Car les « fils de pub », comme ils se nomment entre eux, ont bien dû, même si vous êtes terriblement ignorant, vous expliquer cela avec les mêmes rires gras que tous les sans-culottes, païens nazis, Jeunes-Turcs, bolchéviques et islamistes qui se succèdent dans l’histoire dans les mêmes mascarades de dérision antichrétienne, de préparation aux abominations des jeux du cirque et autres persécutions.

Sachez, monsieur Savare, que pour ce « sacré dimanche » et les hosties dans leur ciboire, des chrétiens ont été et sont en ce moment même par milliers massacrés, torturés, crucifiés.

Je suis, monsieur, de Castres, grand ami de son magnifique club, le Castres Olympique, ancien directeur dans l’entreprise qui n’a cessé de le soutenir, les laboratoires Pierre Fabre. Et Pierre Fabre, qui fut jusqu’au bout mon ami et un fervent catholique, aurait été atterré par une telle récupération du sacré, déshonorant le rugby.

Je pense aussi à celui que pendant des dizaines d’années, lors des matchs du Tournoi des Cinq Nations, les téléspectateurs pouvaient voir à la télévision, dans sa soutane, mon ami, de Castres aussi, l’abbé Pistre que Roger Couderc appelait « le pape du rugby », aussi bon que quelquefois gentiment coléreux.

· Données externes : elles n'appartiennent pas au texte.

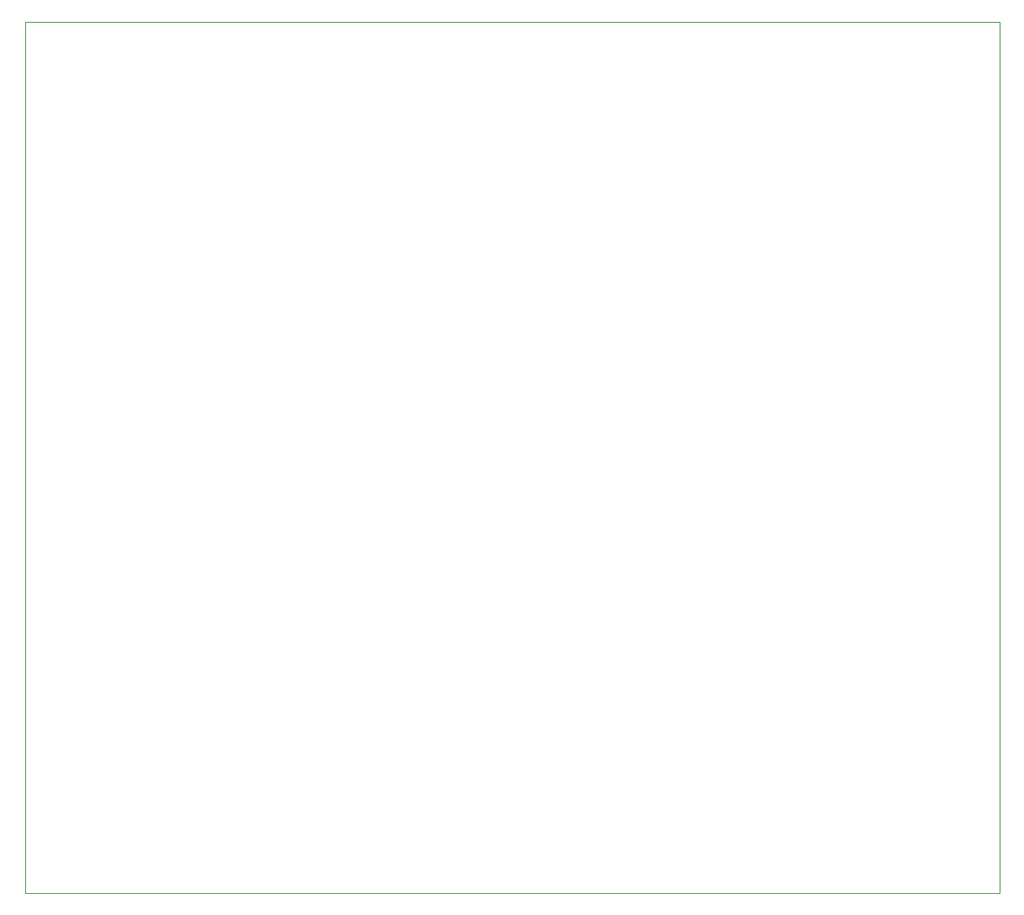
<source format=gbr>
G04 #@! TF.GenerationSoftware,KiCad,Pcbnew,5.1.5-52549c5~84~ubuntu18.04.1*
G04 #@! TF.CreationDate,2020-03-01T22:41:56-05:00*
G04 #@! TF.ProjectId,LV_Breakout,4c565f42-7265-4616-9b6f-75742e6b6963,rev?*
G04 #@! TF.SameCoordinates,Original*
G04 #@! TF.FileFunction,Profile,NP*
%FSLAX46Y46*%
G04 Gerber Fmt 4.6, Leading zero omitted, Abs format (unit mm)*
G04 Created by KiCad (PCBNEW 5.1.5-52549c5~84~ubuntu18.04.1) date 2020-03-01 22:41:56*
%MOMM*%
%LPD*%
G04 APERTURE LIST*
%ADD10C,0.100000*%
G04 APERTURE END LIST*
D10*
X210185000Y-23495000D02*
X210185000Y-114300000D01*
X108585000Y-23495000D02*
X210185000Y-23495000D01*
X108585000Y-114300000D02*
X108585000Y-23495000D01*
X210185000Y-114300000D02*
X108585000Y-114300000D01*
M02*

</source>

M’est avis que de là-haut il vous plaint pour cette pub, m’est avis qu’il prie pour que vous la retiriez, car pour lui aussi elle offense l’honneur de son cher rugby qui n’a que faire d’une telle misérable publicité. Ceux qui, pour beaucoup de fric, vous ont concocté cette propagande d’une « kolossale finesse » sont à la fois grossièrement provocateurs et d’une inventivité nulle.

Car c’est une manie très répandue chez certains bobos « fils de pub » de faire à qui mieux mieux pour tourner en dérision le christianisme et les chrétiens.

Monsieur le Président, l’AGRIF ne vous poursuivra pas devant la justice des hommes. Mais je vous le dis très gravement, que vous vous en moquiez ou non, à la balance du tribunal de Dieu, cette « pub », dont vous êtes consciemment responsable, sera pesée. Croyez-moi, il ne faut pas se moquer de Lui.

Je ne trouve pas, Monsieur le Président, pour conclure cette lettre, la forme de civilité adéquate.